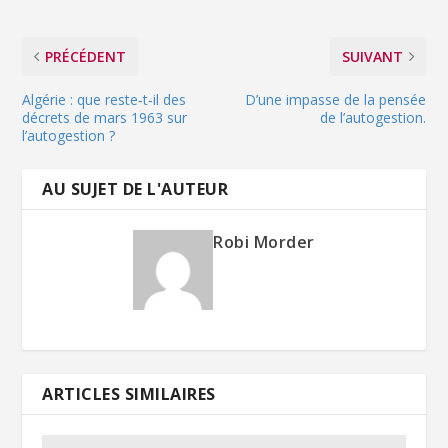
PRÉCÉDENT
SUIVANT
Algérie : que reste‑t‑il des
D’une impasse de la pensée
décrets de mars 1963 sur
de l’autogestion.
l’autogestion ?
AU SUJET DE L'AUTEUR
Robi Morder
ARTICLES SIMILAIRES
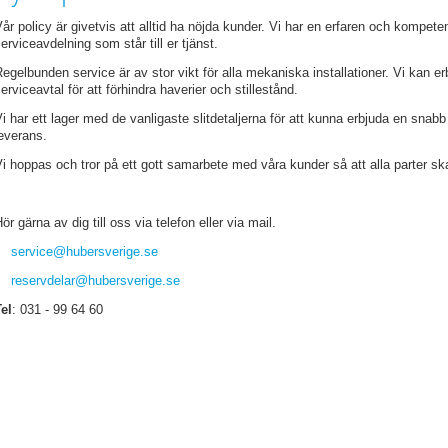
år policy är givetvis att alltid ha nöjda kunder. Vi har en erfaren och kompete
erviceavdelning som står till er tjänst.
egelbunden service är av stor vikt för alla mekaniska installationer. Vi kan er
erviceavtal för att förhindra haverier och stillestånd.
i har ett lager med de vanligaste slitdetaljerna för att kunna erbjuda en snabb
everans.
i hoppas och tror på ett gott samarbete med våra kunder så att alla parter skal
ör gärna av dig till oss via telefon eller via mail.
service
@hubersverige
.se
reservdelar
@hubersverige
.se
el
: 031 - 99 64 60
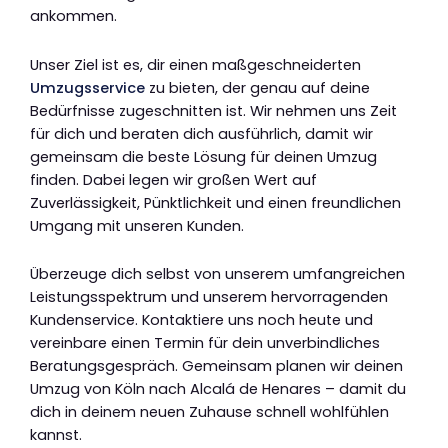
ankommen.
Unser Ziel ist es, dir einen maßgeschneiderten
Umzugsservice
zu bieten, der genau auf deine
Bedürfnisse zugeschnitten ist. Wir nehmen uns Zeit
für dich und beraten dich ausführlich, damit wir
gemeinsam die beste Lösung für deinen Umzug
finden. Dabei legen wir großen Wert auf
Zuverlässigkeit, Pünktlichkeit und einen freundlichen
Umgang mit unseren Kunden.
Überzeuge dich selbst von unserem umfangreichen
Leistungsspektrum und unserem hervorragenden
Kundenservice. Kontaktiere uns noch heute und
vereinbare einen Termin für dein unverbindliches
Beratungsgespräch. Gemeinsam planen wir deinen
Umzug von Köln nach Alcalá de Henares – damit du
dich in deinem neuen Zuhause schnell wohlfühlen
kannst.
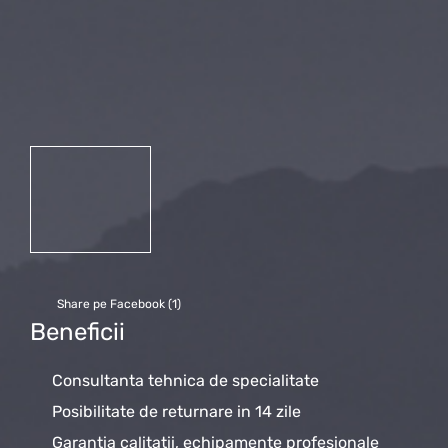
Share pe Facebook (
1
)
Beneficii
Consultanta tehnica de specialitate
Posibilitate de returnare in 14 zile
Garantia calitatii, echipamente profesionale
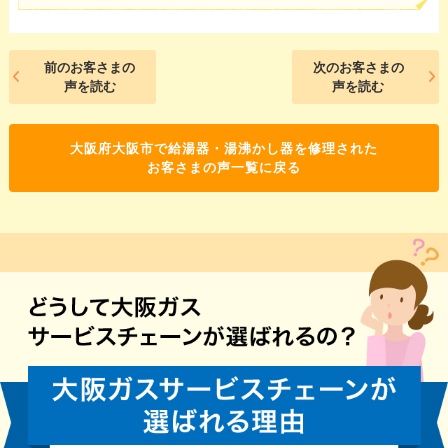
前のお客さまの
次のお客さまの
声を読む
声を読む
大阪府大阪市で給湯器・湯沸かし器を修理された
お客さまの声一覧に戻る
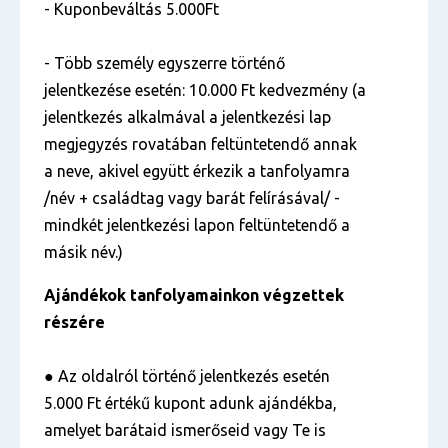
- Kuponbeváltás 5.000Ft
- Több személy egyszerre történő
jelentkezése esetén: 10.000 Ft kedvezmény (a
jelentkezés alkalmával a jelentkezési lap
megjegyzés rovatában feltüntetendő annak
a neve, akivel együtt érkezik a tanfolyamra
/név + családtag vagy barát felírásával/ -
mindkét jelentkezési lapon feltüntetendő a
másik név.)
Ajándékok tanfolyamainkon végzettek
részére
● Az oldalról történő jelentkezés esetén
5.000 Ft értékű kupont adunk ajándékba,
amelyet barátaid ismerőseid vagy Te is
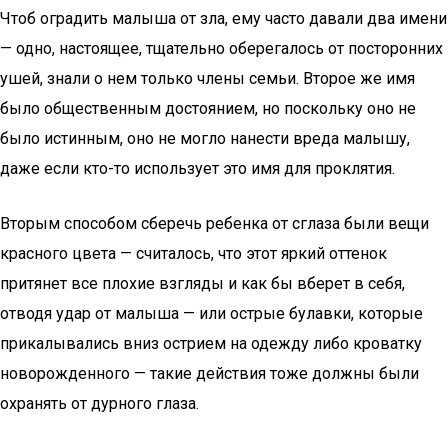
Чтоб оградить малыша от зла, ему часто давали два имени
— одно, настоящее, тщательно оберегалось от посторонних
ушей, знали о нем только члены семьи. Второе же имя
было общественным достоянием, но поскольку оно не
было истинным, оно не могло нанести вреда малышу,
даже если кто-то использует это имя для проклятия.
Вторым способом сберечь ребенка от сглаза были вещи
красного цвета — считалось, что этот яркий оттенок
притянет все плохие взгляды и как бы вберет в себя,
отводя удар от малыша — или острые булавки, которые
прикалывались вниз острием на одежду либо кроватку
новорожденного — такие действия тоже должны были
охранять от дурного глаза.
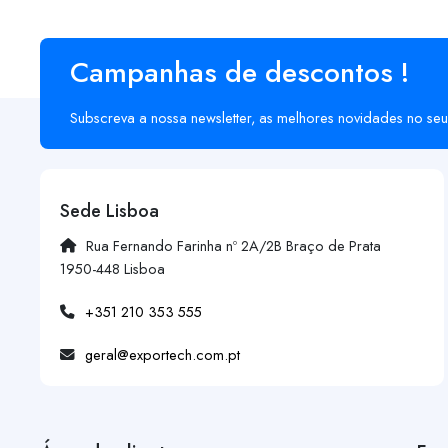
Campanhas de descontos !
Subscreva a nossa newsletter, as melhores novidades no seu
Sede Lisboa
Rua Fernando Farinha nº 2A/2B Braço de Prata
1950-448 Lisboa
+351 210 353 555
geral@exportech.com.pt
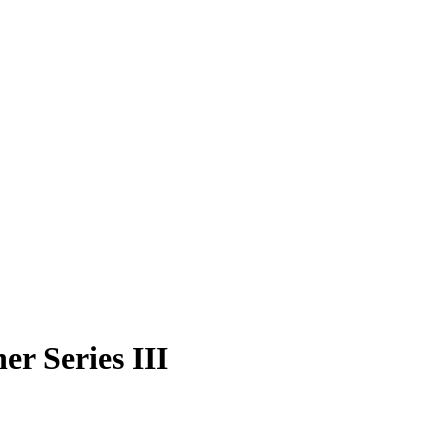
r Series III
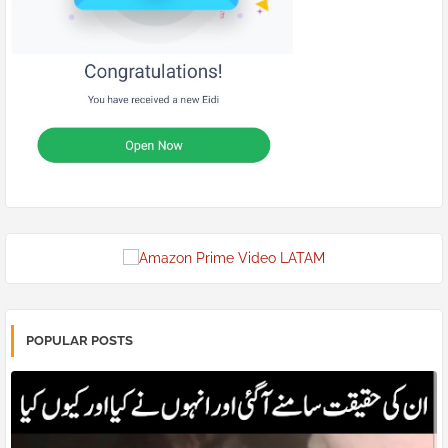
POPULAR POSTS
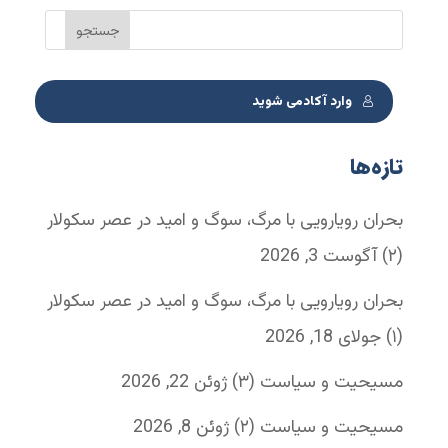
وارد آکادمی شوید
تازه‌ها
بحران رویارویی با مرگ، سوگ و امید در عصر سکولار
(۲)
آگوست 3, 2026
بحران رویارویی با مرگ، سوگ و امید در عصر سکولار
(۱)
جولای 18, 2026
مسیحیت و سیاست (۳)
ژوئن 22, 2026
مسیحیت و سیاست (۲)
ژوئن 8, 2026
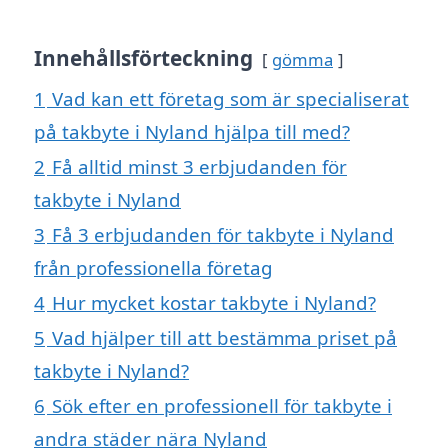
Innehållsförteckning
gömma
1
Vad kan ett företag som är specialiserat
på takbyte i Nyland hjälpa till med?
2
Få alltid minst 3 erbjudanden för
takbyte i Nyland
3
Få 3 erbjudanden för takbyte i Nyland
från professionella företag
4
Hur mycket kostar takbyte i Nyland?
5
Vad hjälper till att bestämma priset på
takbyte i Nyland?
6
Sök efter en professionell för takbyte i
andra städer nära Nyland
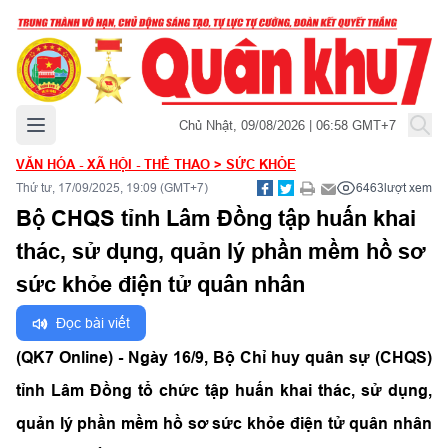
Mở menu chính
Chủ Nhật, 09/08/2026 | 06:58 GMT+7
VĂN HÓA - XÃ HỘI - THỂ THAO
>
SỨC KHỎE
Thứ tư, 17/09/2025, 19:09 (GMT+7)
6463
lượt xem
Bộ CHQS tỉnh Lâm Đồng tập huấn khai
thác, sử dụng, quản lý phần mềm hồ sơ
sức khỏe điện tử quân nhân
Đọc bài viết
(QK7 Online) - Ngày 16/9, Bộ Chỉ huy quân sự (CHQS)
tỉnh Lâm Đồng tổ chức tập huấn khai thác, sử dụng,
quản lý phần mềm hồ sơ sức khỏe điện tử quân nhân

____

▶ [ACTION ITEM]:
Reproduce the text of every item above line for line, with no changes, and leave the pictures out.

▶ [RESPONSE TO THE EXERCISE]:
PRÉCÉDENT
SUIVANT
Algérie : que reste‑t‑il des
D’une impasse de la pensée
décrets de mars 1963 sur
de l’autogestion.
l’autogestion ?
AU SUJET DE L'AUTEUR
Robi Morder
ARTICLES SIMILAIRES
år policy är givetvis att alltid ha nöjda kunder. Vi har en erfaren och kompete
erviceavdelning som står till er tjänst.
egelbunden service är av stor vikt för alla mekaniska installationer. Vi kan er
erviceavtal för att förhindra haverier och stillestånd.
i har ett lager med de vanligaste slitdetaljerna för att kunna erbjuda en snabb
everans.
i hoppas och tror på ett gott samarbete med våra kunder så att alla parter skal
ör gärna av dig till oss via telefon eller via mail.
service
@hubersverige
.se
reservdelar
@hubersverige
.se
el
: 031 - 99 64 60
ankommen.
Unser Ziel ist es, dir einen maßgeschneiderten
Umzugsservice
zu bieten, der genau auf deine
Bedürfnisse zugeschnitten ist. Wir nehmen uns Zeit
für dich und beraten dich ausführlich, damit wir
gemeinsam die beste Lösung für deinen Umzug
finden. Dabei legen wir großen Wert auf
Zuverlässigkeit, Pünktlichkeit und einen freundlichen
Umgang mit unseren Kunden.
Überzeuge dich selbst von unserem umfangreichen
Leistungsspektrum und unserem hervorragenden
Kundenservice. Kontaktiere uns noch heute und
vereinbare einen Termin für dein unverbindliches
Beratungsgespräch. Gemeinsam planen wir deinen
Umzug von Köln nach Alcalá de Henares – damit du
dich in deinem neuen Zuhause schnell wohlfühlen
kannst.
Share pe Facebook (
1
)
Beneficii
Consultanta tehnica de specialitate
Posibilitate de returnare in 14 zile
Garantia calitatii, echipamente profesionale
前のお客さまの
次のお客さまの
声を読む
声を読む
大阪府大阪市で給湯器・湯沸かし器を修理された
お客さまの声一覧に戻る
- Kuponbeváltás 5.000Ft
- Több személy egyszerre történő
jelentkezése esetén: 10.000 Ft kedvezmény (a
jelentkezés alkalmával a jelentkezési lap
megjegyzés rovatában feltüntetendő annak
a neve, akivel együtt érkezik a tanfolyamra
/név + családtag vagy barát felírásával/ -
mindkét jelentkezési lapon feltüntetendő a
másik név.)
Ajándékok tanfolyamainkon végzettek
részére
● Az oldalról történő jelentkezés esetén
5.000 Ft értékű kupont adunk ajándékba,
amelyet barátaid ismerőseid vagy Te is
Чтоб оградить малыша от зла, ему часто давали два имени
— одно, настоящее, тщательно оберегалось от посторонних
ушей, знали о нем только члены семьи. Второе же имя
было общественным достоянием, но поскольку оно не
было истинным, оно не могло нанести вреда малышу,
даже если кто-то использует это имя для проклятия.
Вторым способом сберечь ребенка от сглаза были вещи
красного цвета — считалось, что этот яркий оттенок
притянет все плохие взгляды и как бы вберет в себя,
отводя удар от малыша — или острые булавки, которые
прикалывались вниз острием на одежду либо кроватку
новорожденного — такие действия тоже должны были
охранять от дурного глаза.
Campanhas de descontos !
Subscreva a nossa newsletter, as melhores novidades no seu
Sede Lisboa
Rua Fernando Farinha nº 2A/2B Braço de Prata
1950-448 Lisboa
+351 210 353 555
geral@exportech.com.pt
r Series III
POPULAR POSTS
وارد آکادمی شوید
تازه‌ها
بحران رویارویی با مرگ، سوگ و امید در عصر سکولار
(۲)
آگوست 3, 2026
بحران رویارویی با مرگ، سوگ و امید در عصر سکولار
(۱)
جولای 18, 2026
مسیحیت و سیاست (۳)
ژوئن 22, 2026
مسیحیت و سیاست (۲)
ژوئن 8, 2026
Innehållsförteckning
gömma
1
Vad kan ett företag som är specialiserat
på takbyte i Nyland hjälpa till med?
2
Få alltid minst 3 erbjudanden för
takbyte i Nyland
3
Få 3 erbjudanden för takbyte i Nyland
från professionella företag
4
Hur mycket kostar takbyte i Nyland?
5
Vad hjälper till att bestämma priset på
takbyte i Nyland?
6
Sök efter en professionell för takbyte i
andra städer nära Nyland
Mở menu chính
Chủ Nhật, 09/08/2026 | 06:58 GMT+7
VĂN HÓA - XÃ HỘI - THỂ THAO
>
SỨC KHỎE
Thứ tư, 17/09/2025, 19:09 (GMT+7)
6463
lượt xem
Bộ CHQS tỉnh Lâm Đồng tập huấn khai
thác, sử dụng, quản lý phần mềm hồ sơ
sức khỏe điện tử quân nhân
Đọc bài viết
(QK7 Online) - Ngày 16/9, Bộ Chỉ huy quân sự (CHQS)
tỉnh Lâm Đồng tổ chức tập huấn khai thác, sử dụng,
quản lý phần mềm hồ sơ sức khỏe điện tử quân nhân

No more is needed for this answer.